Work instructions: Only the text should come through, so restate the listing exactly and drop its images.

Dataset content:

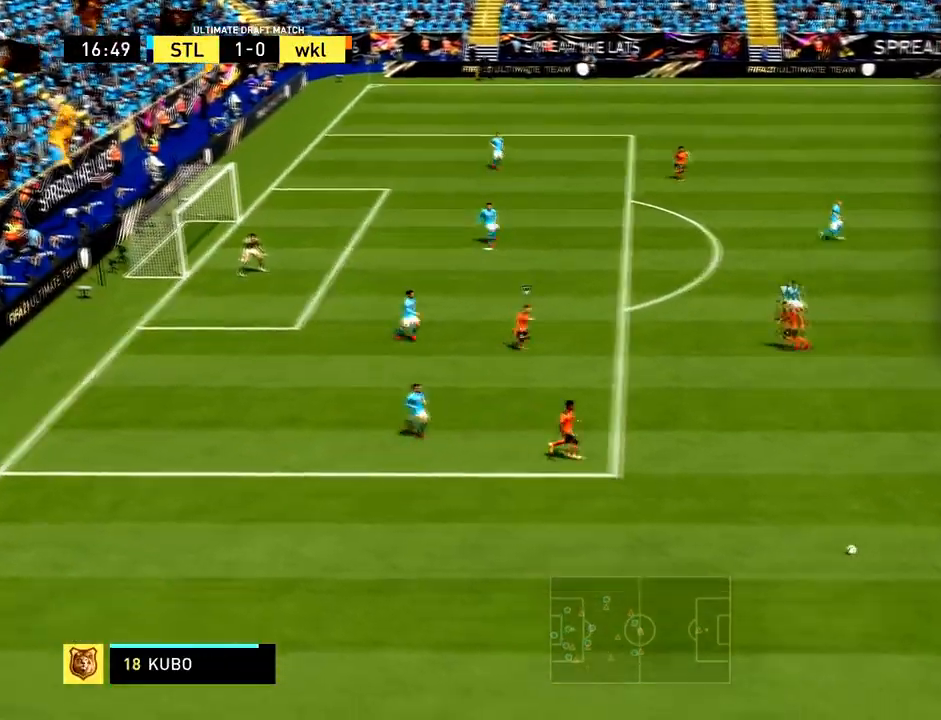
{"buttons": [], "left_stick": "center", "events": [[134, "left_stick", "down"], [234, "left_stick", "center"]]}
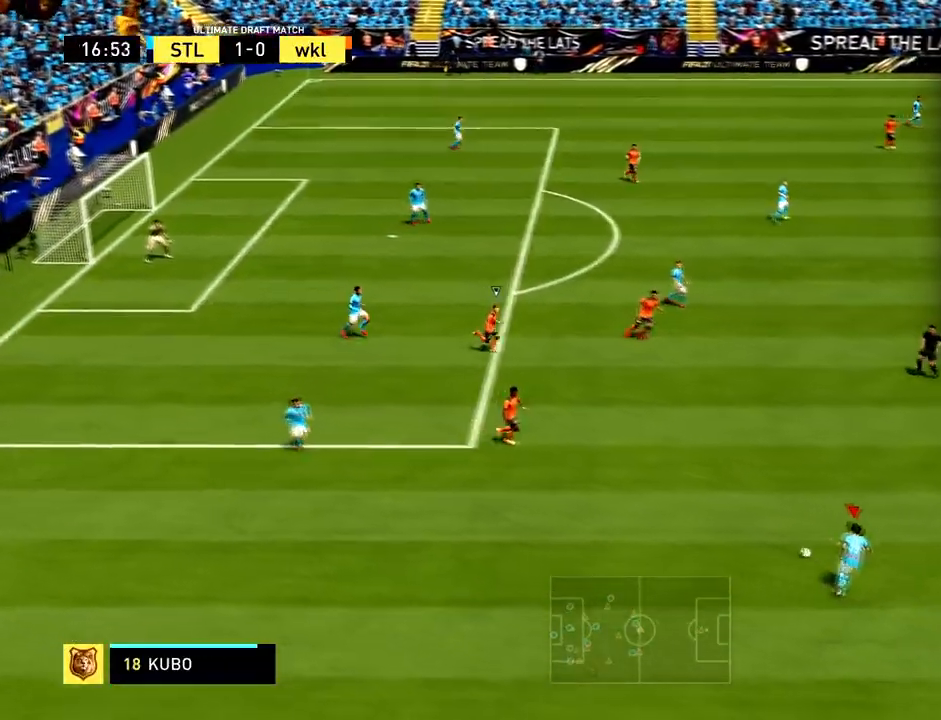
{"buttons": [], "left_stick": "down", "events": [[100, "R1", "down"], [300, "R1", "up"], [433, "left_stick", "down"]]}
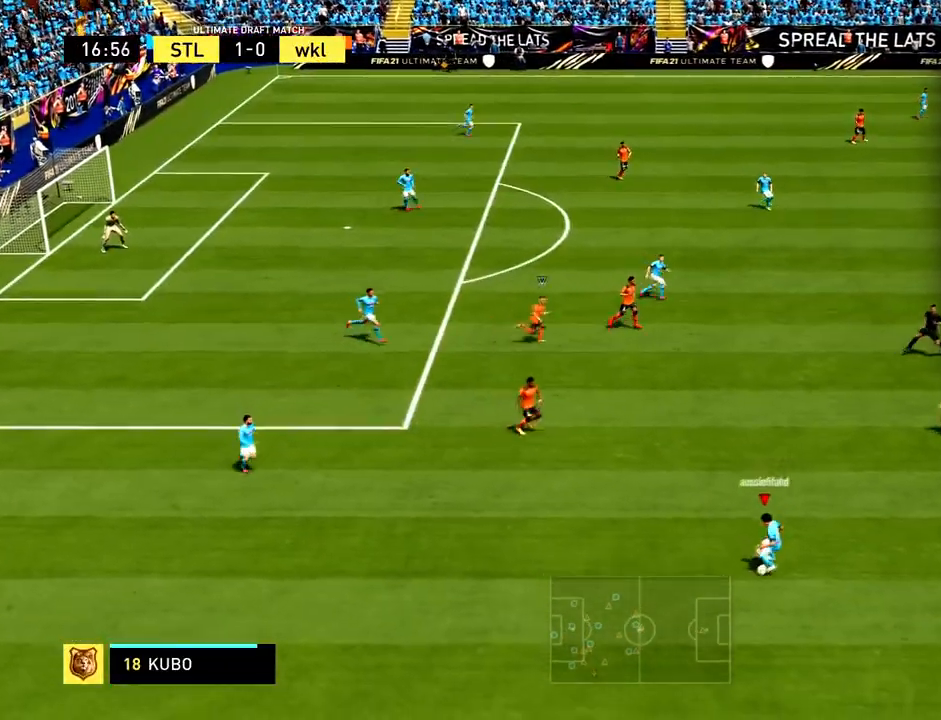
{"buttons": [], "left_stick": "down-right", "events": [[200, "left_stick", "down-right"]]}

Final answer:
{"buttons": [], "left_stick": "center", "events": [[134, "left_stick", "down"], [234, "left_stick", "center"]]}
{"buttons": [], "left_stick": "down", "events": [[100, "R1", "down"], [300, "R1", "up"], [433, "left_stick", "down"]]}
{"buttons": [], "left_stick": "down-right", "events": [[200, "left_stick", "down-right"]]}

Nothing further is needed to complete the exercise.